Entonces no importa nada más, no importa nada más pero el escritor quiere que importe lo que él escribe, y por lo tanto tiene que seguir eligiendo: cómo lo expreso, con qué tono, cómo lo plasmo, con qué palabras, cómo lo cuadro, en definitiva, de qué forma digo lo que quiero decir; y así todo el escrito no se convierte más que en un cúmulo de elecciones. Según se van desarrollando van siendo más decisivas: esto se podría retocar, esto quedaría mejor así, se podría cambiar una frase para que se asocie mejor con la siguiente, dejo por ahora entrever algo para más tarde descifrarlo, etc... Puede que la idea original no se parezca en nada a la que ahora se está formando, con la elección también deseleccionamos, y el escritor va puliendo así algo que cree especial sobre todo lo demás. Entonces llega la hora de contemplar la obra creada, se haya dicho lo que se haya dicho está claro que una parte de lo expuesto es una parte del escritor, porque... qué hace éste sino describirse a sí mismo cuando escribe: sus inquietudes, sus deseos, su fortaleza y sus limitaciones, su cultura y su incultura, todo esto queda plasmado como si fuera una imagen en negativo en su escrito, detrás de él, sin percibirse a primera vista, pero moldeando y definiendo su forma.

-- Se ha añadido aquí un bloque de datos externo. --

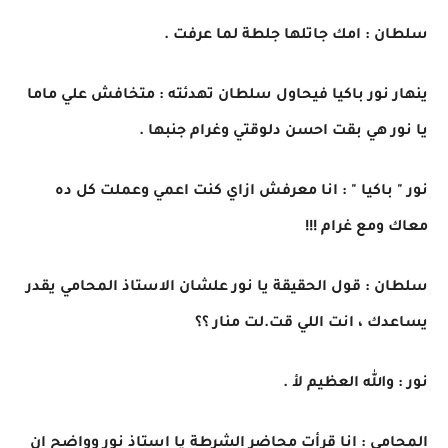
سلطان : امك جاتلها جلطة لما عرفت .
ينهار نور باكيا فيحاول سلطان تهدئته : متخافش علي ماما
يا نور هي بقت احسن دلوقتي وغرام جنبها .
نور " باكيا " : انا معرفش ازاي كنت اعمي وعملت كل ده
معاك ومع غرام !!!
سلطان : قول الحقيقة يا نور علشان الاستاذ المحامي يقدر
يساعدك ، انت اللي قت.لت منار ؟؟
نور : والله العظيم لأ .
المحامي : انا قرأت محاضر الشرطة يا استاذ نور وواضح ان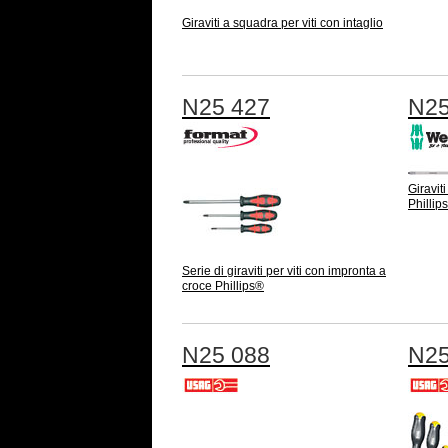
Giraviti a squadra per viti con intaglio
N25 427
N25
Giravit
Phillip
Serie di giraviti per viti con impronta a
croce Phillips®
N25 088
N25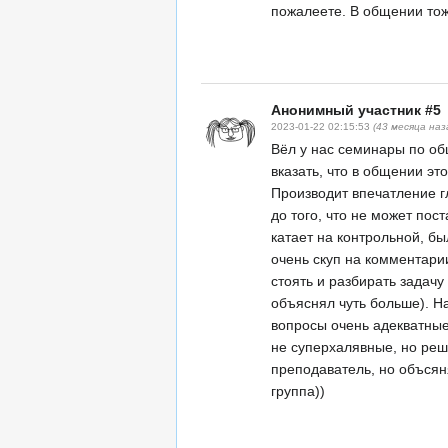
пожалеете. В общении тож
Анонимный участник #5
2023-01-22 02:15:53
(43 месяца наз
Вёл у нас семинары по об
вказать, что в общении эт
Производит впечатление г
до того, что не может пос
катает на контрольной, бы
очень скуп на комментарии
стоять и разбирать задачу
объяснял чуть больше). На
вопросы очень адекватные
не суперхалявные, но ре
преподаватель, но объсян
группа))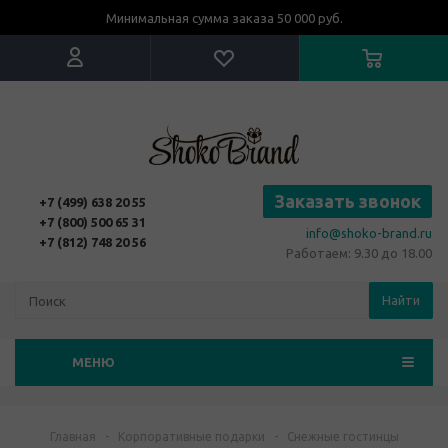
Минимальная сумма заказа 50 000 руб.
Заказать звонок
+7 (499) 638 20 55
+7 (800) 500 65 31
info@shoko-brand.ru
+7 (812) 748 20 56
Работаем: 9.30 до 18.00
Найти
МЕНЮ
Главная
-
Корпоративные подарки
-
Снежные гостинцы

También es cierto que muchas veces, el tema en cuestión no es más que una excusa, una tapadera, una salida trasera; se siente la necesidad de comunicar, se siente el deseo de explicar con palabras lo que hasta ahora ha sido una vivencia, una experiencia, y aunque parezca contradictorio, solamente en estos casos el autor es quien no elige, se siente abordado, se siente urgido a satisfacer esa necesidad, la necesidad de exteriorizar; ahí el autor no es más que un medio siendo esta ultima, el impulso. Y ya se puede ir el autor por donde quiera, que si tiene que escribir sobre algo y como sea lo acabará haciendo; así en estos casos es el tema quien lo elige a él, es, la elección inversa.